(TASK DIRECTIONS)
Once the pictures are set aside, retype the remaining entries exactly.

Extracted data entries
····················

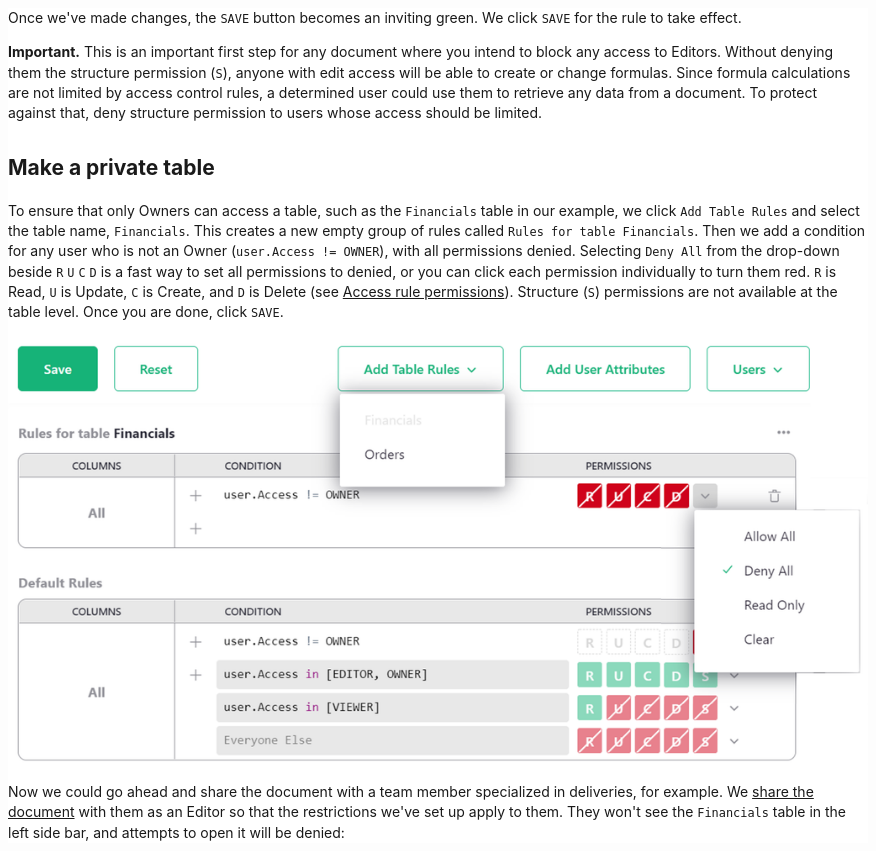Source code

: Once we've made changes, the `SAVE` button becomes an inviting green.  We
click `SAVE` for the rule to take effect. 

**Important.** This is an important first step for any document where you intend to block any access to Editors.
Without denying them the structure permission (`S`), anyone with edit access will be able to
create or change formulas. Since formula calculations are not limited by access control rules,
a determined user could use them to retrieve any data from a document. To protect against
that, deny structure permission to users whose access should be limited.

## Make a private table

To ensure that only Owners can access a table, such as the `Financials` table in our example,
we click `Add Table Rules` and select the table name, `Financials`.  This creates a new empty
group of rules called `Rules for table Financials`.
Then we add a condition for any user who is not an Owner (`user.Access != OWNER`), with all
permissions denied.  Selecting `Deny All` from the drop-down beside `R` `U` `C` `D` is a fast
way to set all permissions to denied, or you can click each permission individually to turn
them red.  `R` is Read, `U` is Update, `C` is Create, and `D` is Delete
(see [Access rule permissions](access-rules.md#access-rule-permissions)).
Structure (`S`) permissions are not available at the table level.
Once you are done, click `SAVE`.

![Access rules](images/access-rules/access-rules-private-table.png)

Now we could go ahead and share the document with a team member
specialized in deliveries, for example.  We [share the
document](sharing.md) with them as an Editor so that the restrictions
we've set up apply to them.  They won't see the `Financials` table in the
left side bar, and attempts to open it will be denied:
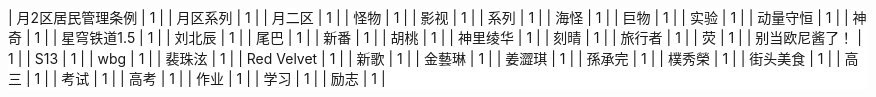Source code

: | 月2区居民管理条例 | 1 |
| 月区系列 | 1 |
| 月二区 | 1 |
| 怪物 | 1 |
| 影视 | 1 |
| 系列 | 1 |
| 海怪 | 1 |
| 巨物 | 1 |
| 实验 | 1 |
| 动量守恒 | 1 |
| 神奇 | 1 |
| 星穹铁道1.5 | 1 |
| 刘北辰 | 1 |
| 尾巴 | 1 |
| 新番 | 1 |
| 胡桃 | 1 |
| 神里绫华 | 1 |
| 刻晴 | 1 |
| 旅行者 | 1 |
| 荧 | 1 |
| 别当欧尼酱了！ | 1 |
| S13 | 1 |
| wbg | 1 |
| 裴珠泫 | 1 |
| Red Velvet | 1 |
| 新歌 | 1 |
| 金藝琳 | 1 |
| 姜澀琪 | 1 |
| 孫承完 | 1 |
| 樸秀榮 | 1 |
| 街头美食 | 1 |
| 高三 | 1 |
| 考试 | 1 |
| 高考 | 1 |
| 作业 | 1 |
| 学习 | 1 |
| 励志 | 1 |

····················

(RESULT OF THIS TASK)
Source code

: Once we've made changes, the `SAVE` button becomes an inviting green.  We
click `SAVE` for the rule to take effect. 

**Important.** This is an important first step for any document where you intend to block any access to Editors.
Without denying them the structure permission (`S`), anyone with edit access will be able to
create or change formulas. Since formula calculations are not limited by access control rules,
a determined user could use them to retrieve any data from a document. To protect against
that, deny structure permission to users whose access should be limited.

## Make a private table

To ensure that only Owners can access a table, such as the `Financials` table in our example,
we click `Add Table Rules` and select the table name, `Financials`.  This creates a new empty
group of rules called `Rules for table Financials`.
Then we add a condition for any user who is not an Owner (`user.Access != OWNER`), with all
permissions denied.  Selecting `Deny All` from the drop-down beside `R` `U` `C` `D` is a fast
way to set all permissions to denied, or you can click each permission individually to turn
them red.  `R` is Read, `U` is Update, `C` is Create, and `D` is Delete
(see [Access rule permissions](access-rules.md#access-rule-permissions)).
Structure (`S`) permissions are not available at the table level.
Once you are done, click `SAVE`.

![Access rules](images/access-rules/access-rules-private-table.png)

Now we could go ahead and share the document with a team member
specialized in deliveries, for example.  We [share the
document](sharing.md) with them as an Editor so that the restrictions
we've set up apply to them.  They won't see the `Financials` table in the
left side bar, and attempts to open it will be denied:
Source code

: | 月2区居民管理条例 | 1 |
| 月区系列 | 1 |
| 月二区 | 1 |
| 怪物 | 1 |
| 影视 | 1 |
| 系列 | 1 |
| 海怪 | 1 |
| 巨物 | 1 |
| 实验 | 1 |
| 动量守恒 | 1 |
| 神奇 | 1 |
| 星穹铁道1.5 | 1 |
| 刘北辰 | 1 |
| 尾巴 | 1 |
| 新番 | 1 |
| 胡桃 | 1 |
| 神里绫华 | 1 |
| 刻晴 | 1 |
| 旅行者 | 1 |
| 荧 | 1 |
| 别当欧尼酱了！ | 1 |
| S13 | 1 |
| wbg | 1 |
| 裴珠泫 | 1 |
| Red Velvet | 1 |
| 新歌 | 1 |
| 金藝琳 | 1 |
| 姜澀琪 | 1 |
| 孫承完 | 1 |
| 樸秀榮 | 1 |
| 街头美食 | 1 |
| 高三 | 1 |
| 考试 | 1 |
| 高考 | 1 |
| 作业 | 1 |
| 学习 | 1 |
| 励志 | 1 |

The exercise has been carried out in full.